TEXAS my state!

Ruminating on the OLD House

There is nothing like a dream to create the future
–Victor Hugo

Some time ago, I made what Jim Collins ("Good to Great") calls a stop
doing list. Schmoker describes this list in this way:

Collins writes that we must all make a "stop doing list." We must "stop
doing anything and everything" that doesn’t get us the results we want
(Collins, 2001). Results will require tough but intelligent decisions
from us. To gain the results we want will require that we systematically
review and eliminate unnecessary, ill-wrought goals and committee work,
that we abandon ineffective but so-called "research-based" programs and
strategies.

I revised the mission of my department as follows:

Model and mentor staff and students in the everyday use of
technologies that enable them to learn, create, collaborate, and
innovate in their work.

As I re-read that mission statement, I wonder if the bold section
needs to go. The new mission needs to focus on modeling and mentoring
staff, not students. Our goal is to impact student learning, but
it is critical to do so through the staff. My stop doing
list reflects everything that isn’t professional learning. I came up
with this list for the Office of Instructional Technology Services that
I’m responsible for. The list includes the following:

  • Electronic Gradebook
  • Computer Donations
  • Managing Electronic Resources
  • CTR Data Center
  • ePlan
  • Handheld Reading/Math Initiatives Support
  • Technology Applications:TEKS

At the time, I imagined a shift in approach to what we should be doing
would switch from the traditional work of instructional/educational
technology to handling professional learning opportunities for staff. To
that end, I designed this crude image (using Skitch).

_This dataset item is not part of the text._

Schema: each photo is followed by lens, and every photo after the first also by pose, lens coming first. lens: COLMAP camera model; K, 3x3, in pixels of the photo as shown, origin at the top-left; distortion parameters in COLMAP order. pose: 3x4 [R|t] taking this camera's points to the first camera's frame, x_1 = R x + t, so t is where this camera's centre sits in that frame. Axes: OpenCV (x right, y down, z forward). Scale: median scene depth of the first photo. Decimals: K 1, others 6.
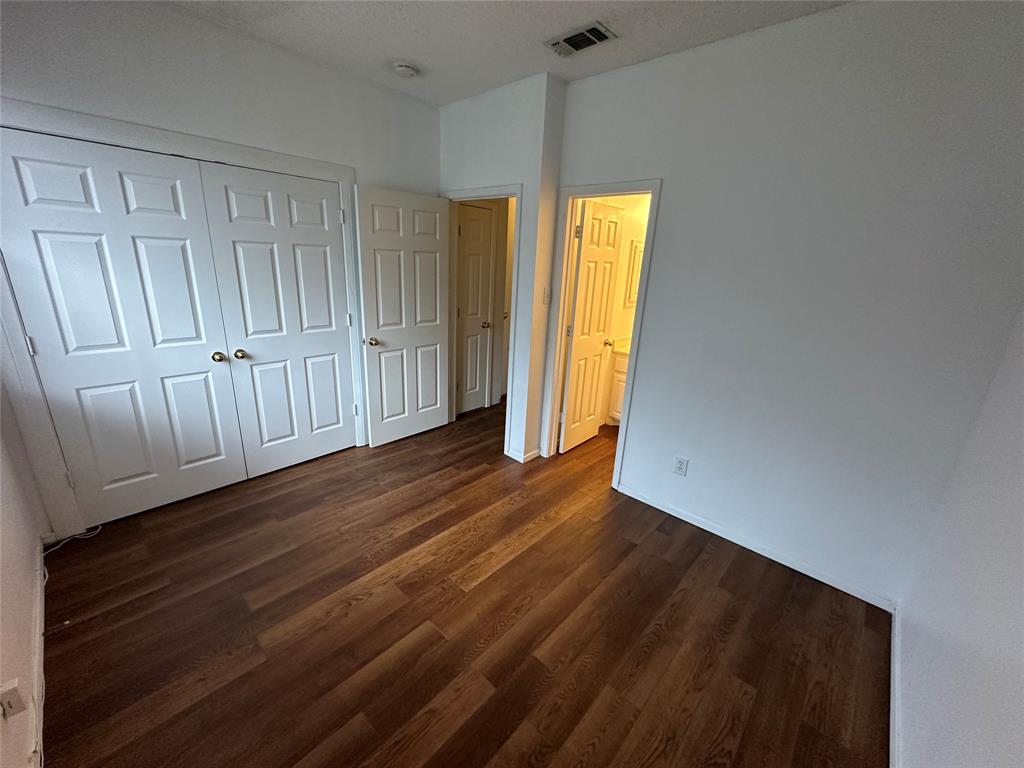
lens RADIAL K [[409.1, 0, 510.5], [0, 409.1, 381.6], [0, 0, 1]] dist [-0.001454, 0.000457]
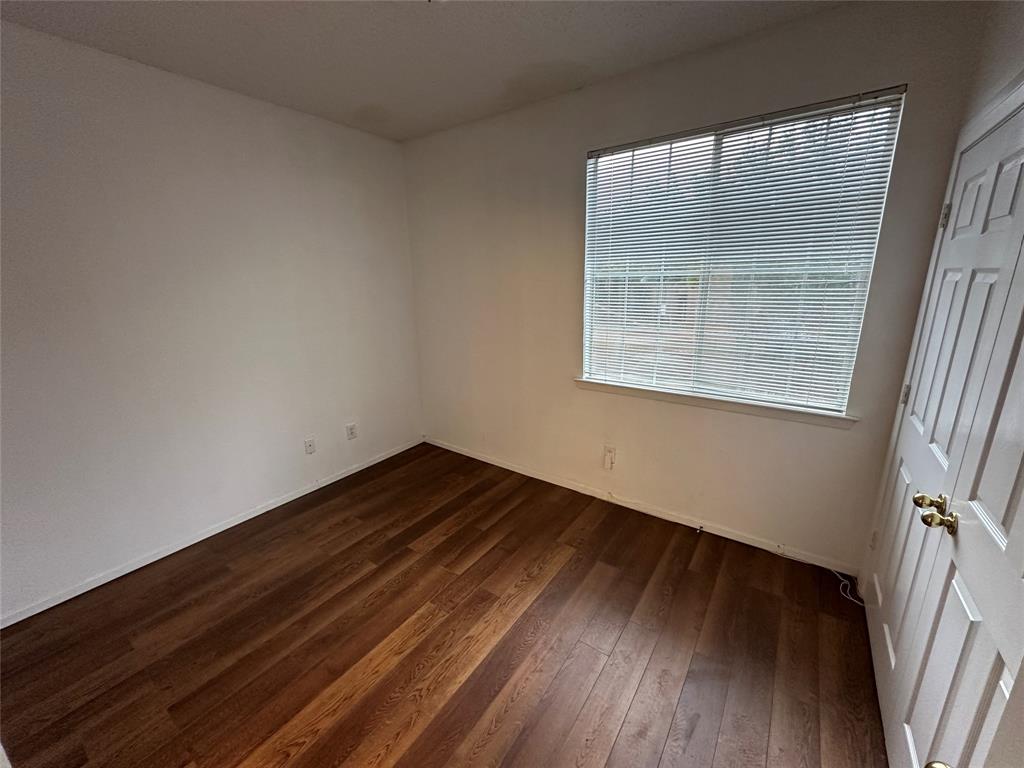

As I reviewed this image, I decided I wasn’t quite happy with it. It
looked terrible, so while I meditated on substantive changes, I asked
one of my team–our resident graphics designer–to re-do the image to
show off. Below is what she came up with:



Image Design Revised by Tonya
Mills

Of course, what I like about this model or idea is that we use our
district’s learning management system as a true way to transform how we
approach professional learning in our district. But the more I reflect
on that, I wonder if I have the right team, and whether my team has the
right leader, to get this transformation going. In fact, at the very
moment when our District is showing signs of recognizing the value of
technology to transform teaching, learning, it’s at this moment that I
recognize the importance of moving onward in a different way. You have
to wonder, is it that they lag behind or that I like to move too much?
<smile>

So, if the Office for Learning and Development (the acronym is a joke,
since this is the opposite of OLD) is the new way, how can I restructure
my functions and then check to see what staffing holes are left after
reconfiguration? More reflection needs to happen.